基本的な考え方は、水星が「逆行」しているとき、ものごとが普段より計画どおりに進まないというものだ。たとえば乗り継ぎができなかったり、遅れたり、キャンセルされたり。
占星術師と天文学者の間で、水星の運動(あるいは見かけの運動)と、2つ離れた惑星に住む人間たちの日常生活で起きる出来事との関係について、一致を見ることは考えにくいが、水星が逆行していることの意味については、事実上意見が一致している。
「惑星が逆行していると私たちがいうとき、それは地球から見て、惑星が空を横切る運動が、一定期間、毎夜、いつもの方向とは逆になることを意味しています」と、宇宙科学機関である惑星協会のケイト・ハウウェルズは説明する。
天文学者の用語は「見かけの逆行運動(apparent retrograde motion)」であり、それは水星が実際に運動方向を変えるわけではないからだ。実際には、2つの惑星が太陽を周回する中で、動いている水星が、よりゆっくりと動いている地球を追い越すことによる、観点の問題だ。
結果として水星は、空を逆方向に横断していくように見えるが、現実には、水星が周回する軌道が太陽にずっと近くて短いために、地球を追い越しているだけだ。
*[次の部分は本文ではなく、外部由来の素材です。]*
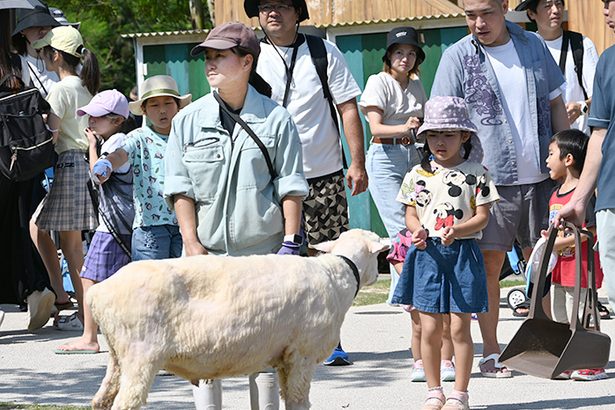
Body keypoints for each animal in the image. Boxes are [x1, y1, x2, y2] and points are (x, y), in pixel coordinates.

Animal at [89, 229, 390, 410]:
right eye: (379, 254)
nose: (380, 272)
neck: (339, 274)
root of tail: (98, 292)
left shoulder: (284, 358)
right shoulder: (302, 355)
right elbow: (298, 401)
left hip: (119, 356)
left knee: (100, 400)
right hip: (140, 353)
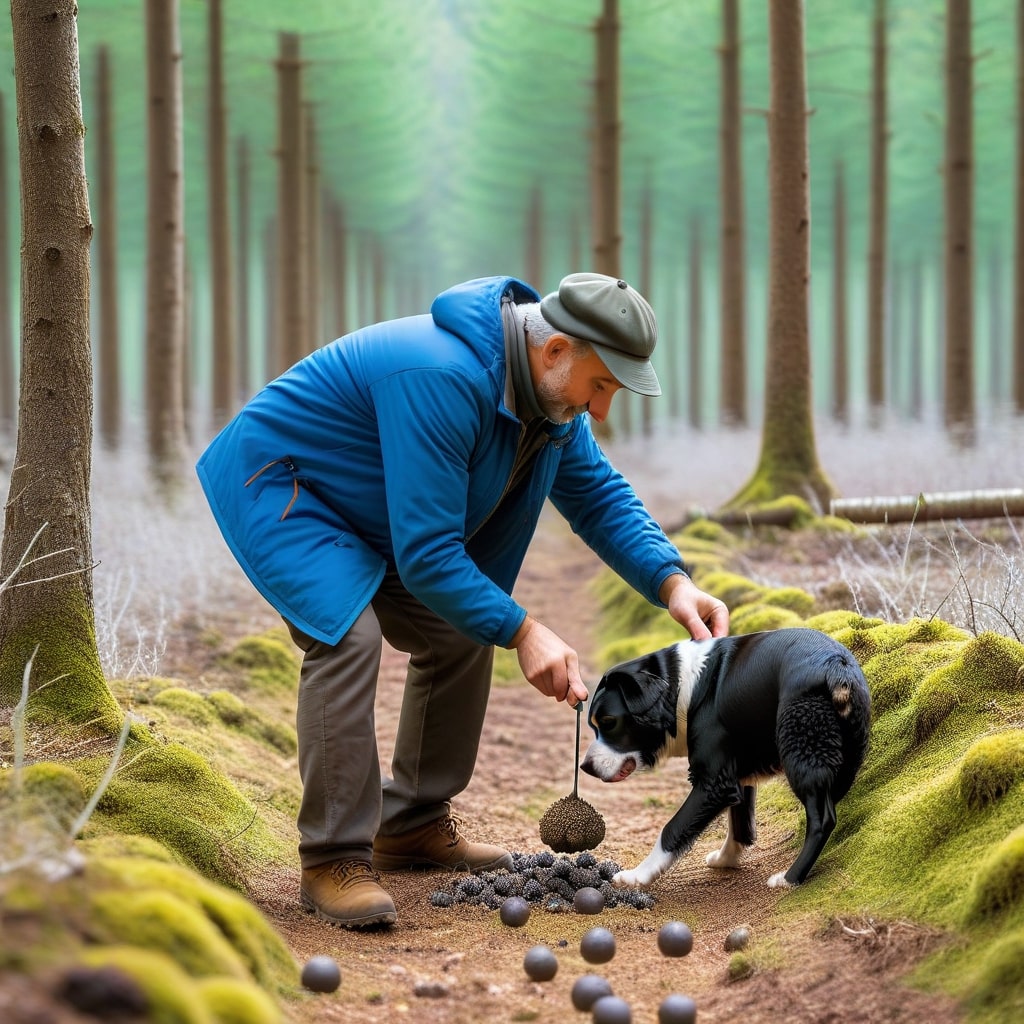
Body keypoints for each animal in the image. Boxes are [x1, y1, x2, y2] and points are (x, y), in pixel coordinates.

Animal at [581, 622, 868, 888]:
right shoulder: (738, 776)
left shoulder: (714, 784)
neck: (682, 687)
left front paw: (637, 875)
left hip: (803, 748)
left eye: (608, 722)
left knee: (822, 820)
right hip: (844, 754)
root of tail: (836, 668)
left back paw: (789, 878)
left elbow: (672, 829)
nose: (585, 767)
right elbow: (739, 824)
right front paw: (725, 860)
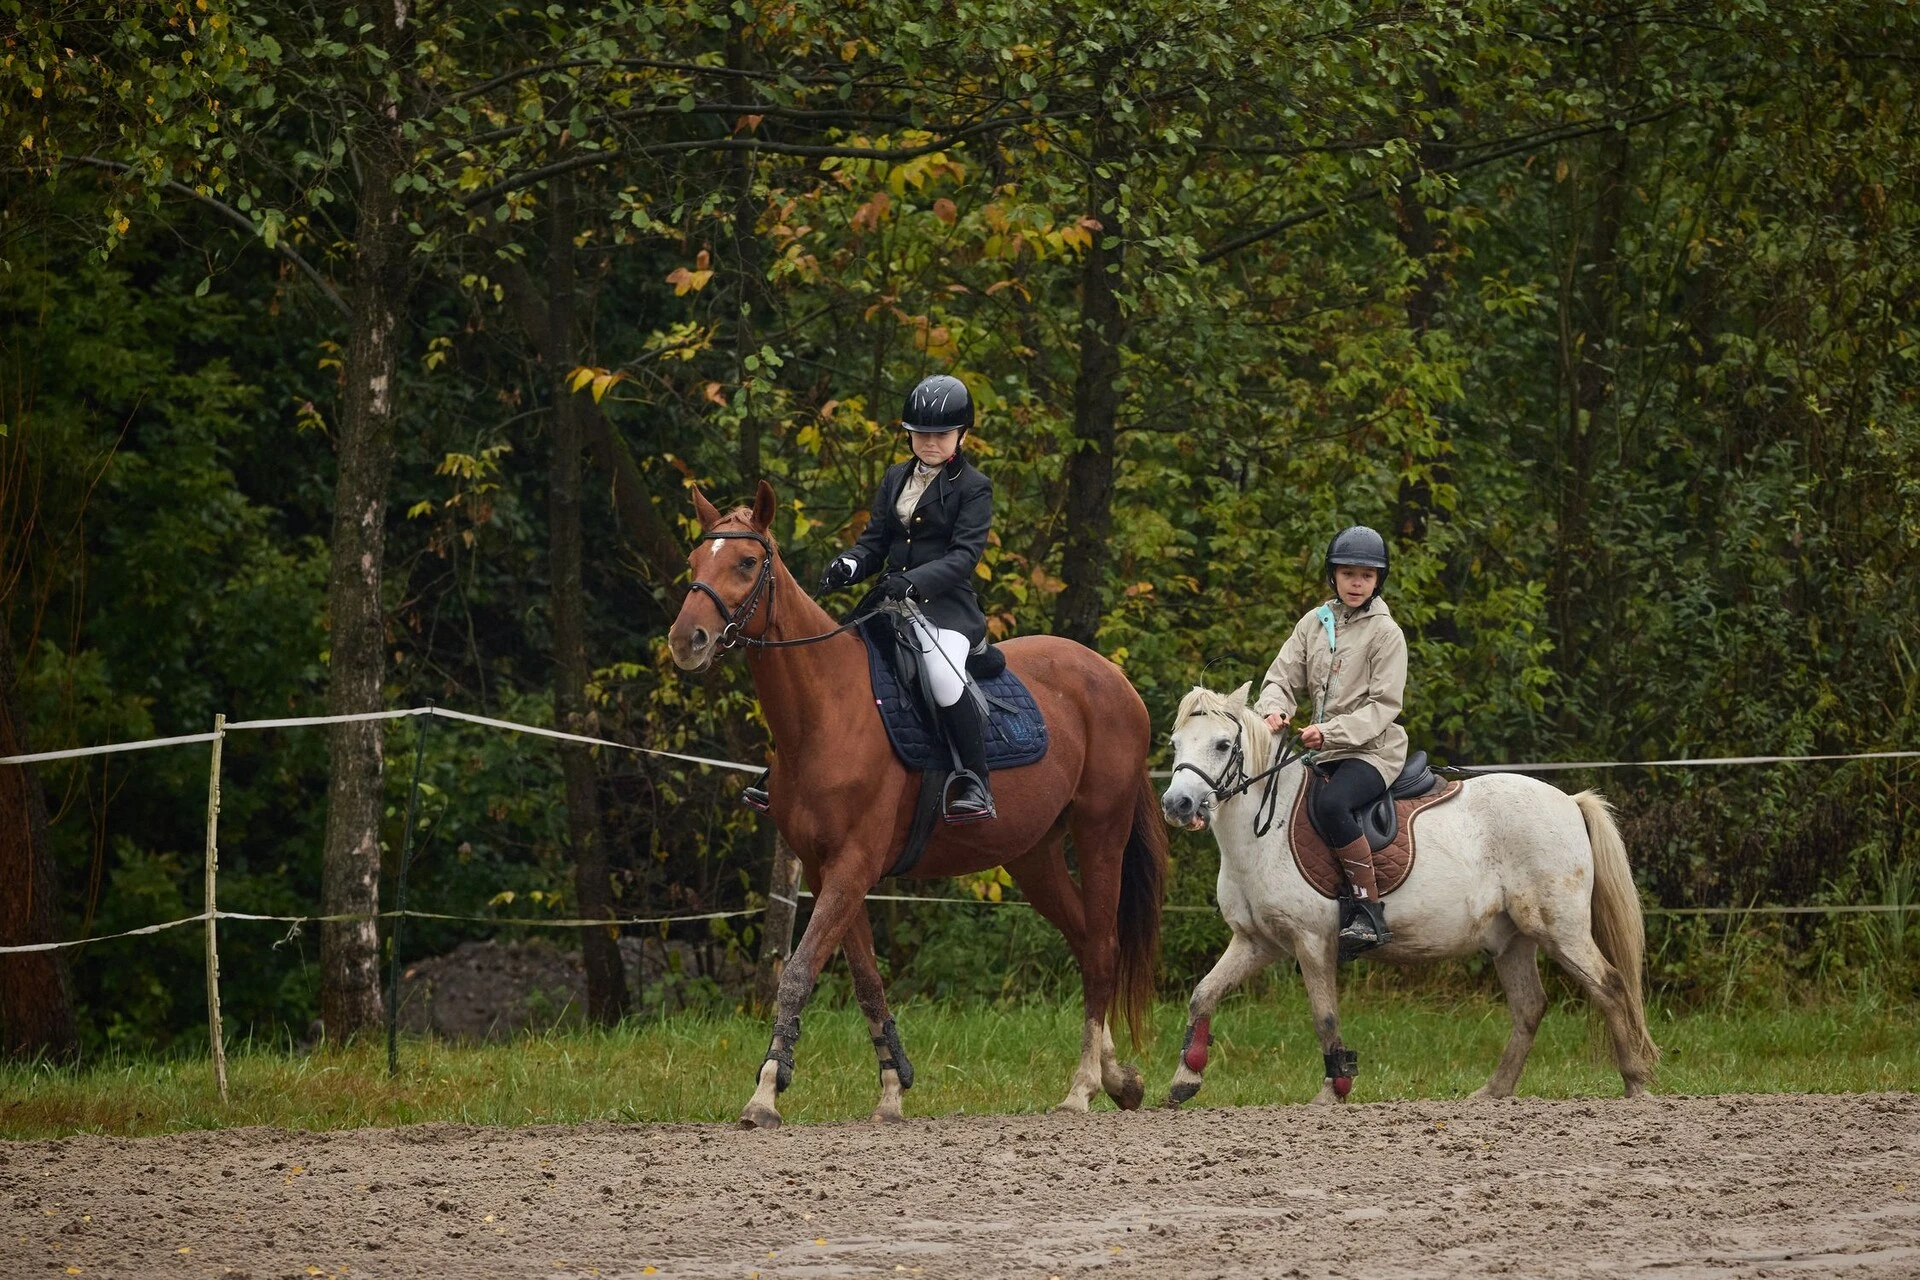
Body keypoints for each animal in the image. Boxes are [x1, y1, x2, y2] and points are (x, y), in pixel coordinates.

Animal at [668, 485, 1159, 1128]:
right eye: (695, 562)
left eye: (747, 563)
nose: (686, 642)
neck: (827, 707)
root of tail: (1115, 678)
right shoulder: (829, 870)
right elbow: (867, 981)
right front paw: (891, 1092)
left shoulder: (852, 866)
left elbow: (798, 973)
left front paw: (766, 1094)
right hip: (1033, 855)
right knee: (1083, 941)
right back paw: (1118, 1078)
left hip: (1102, 830)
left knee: (1101, 949)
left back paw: (1082, 1089)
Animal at [1159, 687, 1658, 1105]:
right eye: (1176, 744)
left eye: (1223, 744)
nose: (1177, 804)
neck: (1265, 831)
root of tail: (1569, 801)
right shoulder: (1256, 942)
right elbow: (1203, 994)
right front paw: (1185, 1079)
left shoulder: (1312, 941)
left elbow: (1325, 1017)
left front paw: (1333, 1091)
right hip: (1512, 939)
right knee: (1530, 1007)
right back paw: (1492, 1092)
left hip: (1559, 928)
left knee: (1610, 985)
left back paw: (1634, 1085)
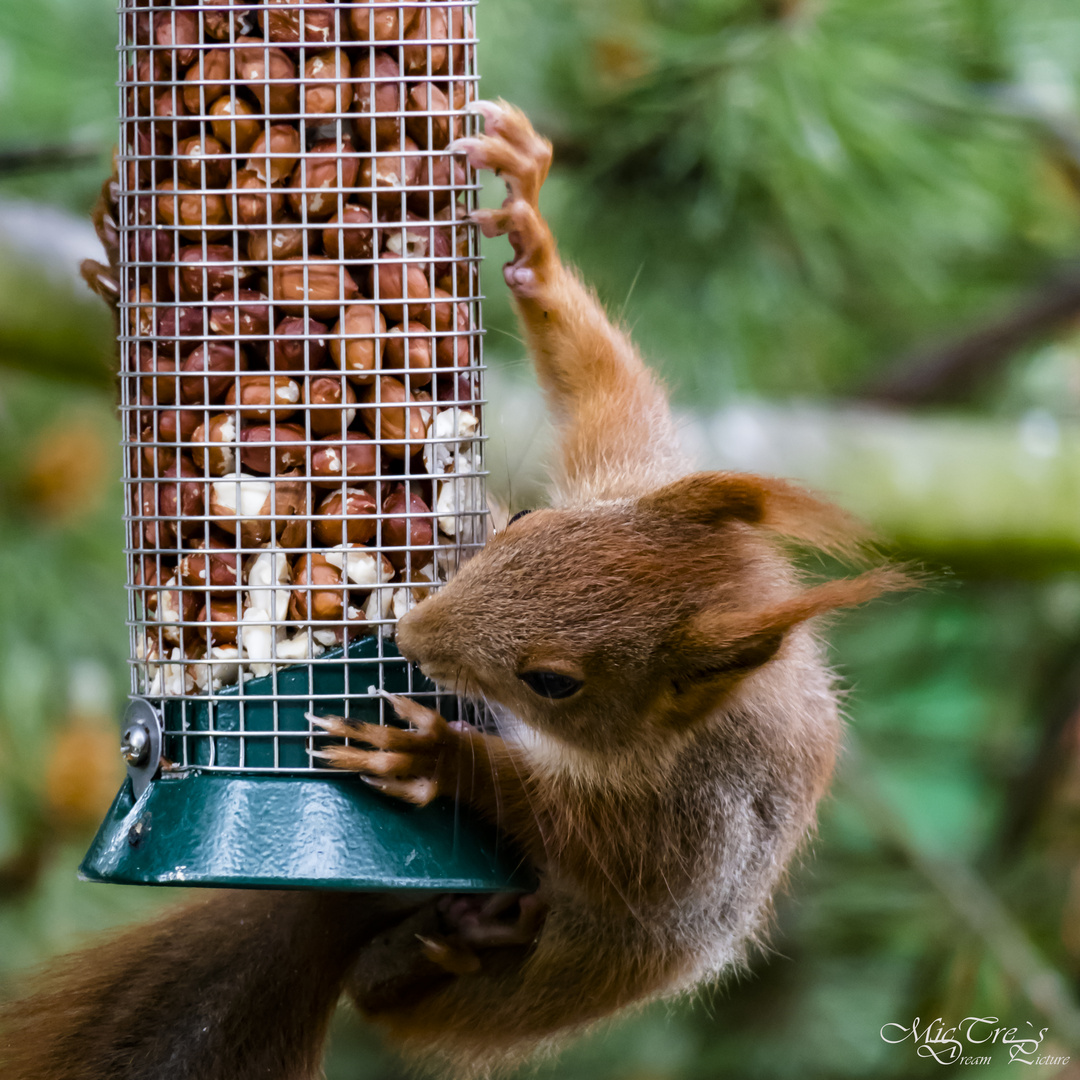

The astronomical explanation for Mercury's retrograde motion in our skies: the inner planet appears to retrace its steps a few times per year. Every planet does this, every year. In fact, there is a planet in retrograde for 75% of 2020 (so, it's not unusual) pic.twitter.com/HBHThq475i
— Dr James O'Donoghue 🪐 (@physicsJ) July 12, 2020
この事象は思ったより頻繁に起きている。水星の軌道周期は、地球の365日に対してわずか約88日なので、水星が見かけの逆行運動をする現象は1年に3~4回起きる。